The data:
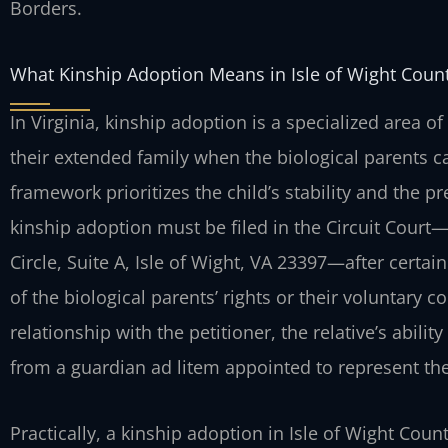
Borders.
What Kinship Adoption Means in Isle of Wight Coun
In Virginia, kinship adoption is a specialized area of
their extended family when the biological parents c
framework prioritizes the child’s stability and the p
kinship adoption must be filed in the Circuit Cour
Circle, Suite A, Isle of Wight, VA 23397—after certai
of the biological parents’ rights or their voluntary c
relationship with the petitioner, the relative’s abili
from a guardian ad litem appointed to represent the 
Practically, a kinship adoption in Isle of Wight Coun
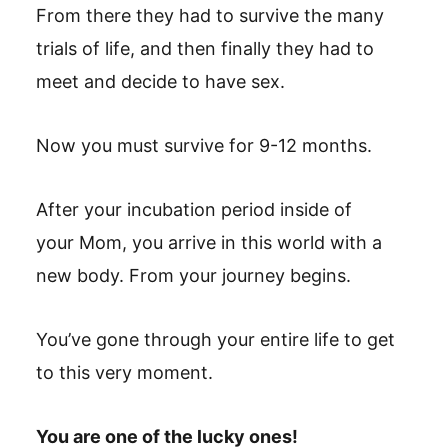
From there they had to survive the many
trials of life, and then finally they had to
meet and decide to have sex.
Now you must survive for 9-12 months.
After your incubation period inside of
your Mom, you arrive in this world with a
new body. From your journey begins.
You’ve gone through your entire life to get
to this very moment.
You are one of the lucky ones!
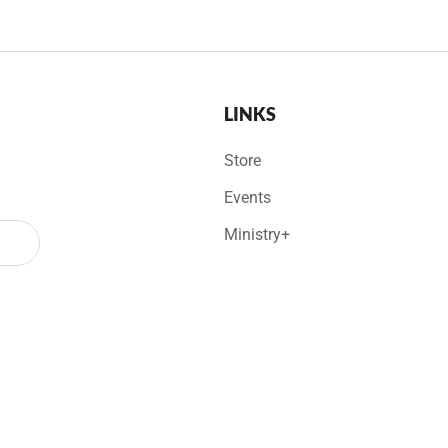
LINKS
Store
Events
Ministry+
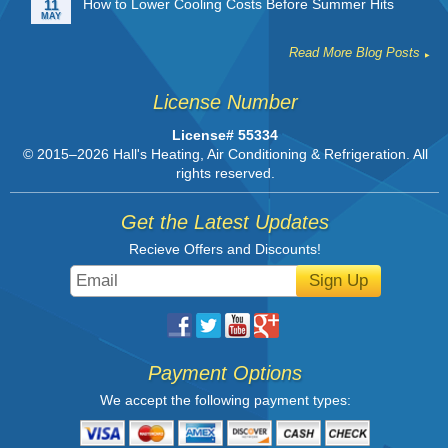
How to Lower Cooling Costs Before Summer Hits
11
MAY
Read More Blog Posts
License Number
License# 55334
© 2015–2026
Hall's Heating, Air Conditioning & Refrigeration
. All
rights reserved.
Get the Latest Updates
Recieve Offers and Discounts!
Sign Up
Payment Options
We accept the following payment types:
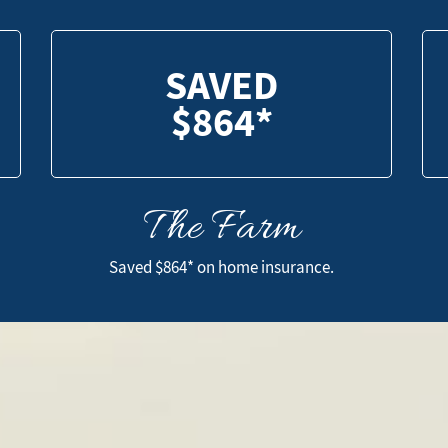
SAVED
$864*
The Farm
SAVED
$864*
Saved $864* on home insurance.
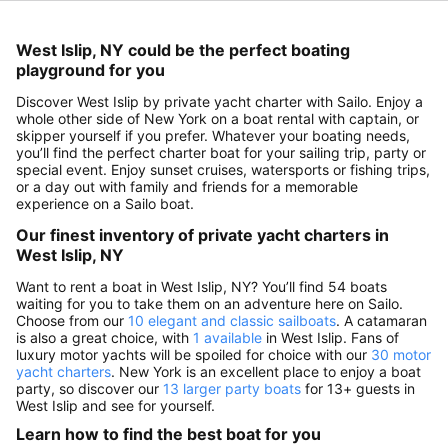
West Islip, NY could be the perfect boating
playground for you
Discover West Islip by private yacht charter with Sailo. Enjoy a
whole other side of New York on a boat rental with captain, or
skipper yourself if you prefer. Whatever your boating needs,
you’ll find the perfect charter boat for your sailing trip, party or
special event. Enjoy sunset cruises, watersports or fishing trips,
or a day out with family and friends for a memorable
experience on a Sailo boat.
Our finest inventory of private yacht charters in
West Islip, NY
Want to rent a boat in West Islip, NY? You’ll find 54 boats
waiting for you to take them on an adventure here on Sailo.
Choose from our
10 elegant and classic sailboats
. A catamaran
is also a great choice, with
1 available
in West Islip. Fans of
luxury motor yachts will be spoiled for choice with our
30 motor
yacht charters
. New York is an excellent place to enjoy a boat
party, so discover our
13 larger party boats
for 13+ guests in
West Islip and see for yourself.
Learn how to find the best boat for you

What is required: Quote, please, only the lines running from the one with "Recieve Offers and Discounts!" down to the final line of the data above, keeping both ends and skipping the pictures.

Written response:
Recieve Offers and Discounts!
Sign Up
Payment Options
We accept the following payment types:
SAVED
$864*
The Farm
SAVED
$864*
Saved $864* on home insurance.
West Islip, NY could be the perfect boating
playground for you
Discover West Islip by private yacht charter with Sailo. Enjoy a
whole other side of New York on a boat rental with captain, or
skipper yourself if you prefer. Whatever your boating needs,
you’ll find the perfect charter boat for your sailing trip, party or
special event. Enjoy sunset cruises, watersports or fishing trips,
or a day out with family and friends for a memorable
experience on a Sailo boat.
Our finest inventory of private yacht charters in
West Islip, NY
Want to rent a boat in West Islip, NY? You’ll find 54 boats
waiting for you to take them on an adventure here on Sailo.
Choose from our
10 elegant and classic sailboats
. A catamaran
is also a great choice, with
1 available
in West Islip. Fans of
luxury motor yachts will be spoiled for choice with our
30 motor
yacht charters
. New York is an excellent place to enjoy a boat
party, so discover our
13 larger party boats
for 13+ guests in
West Islip and see for yourself.
Learn how to find the best boat for you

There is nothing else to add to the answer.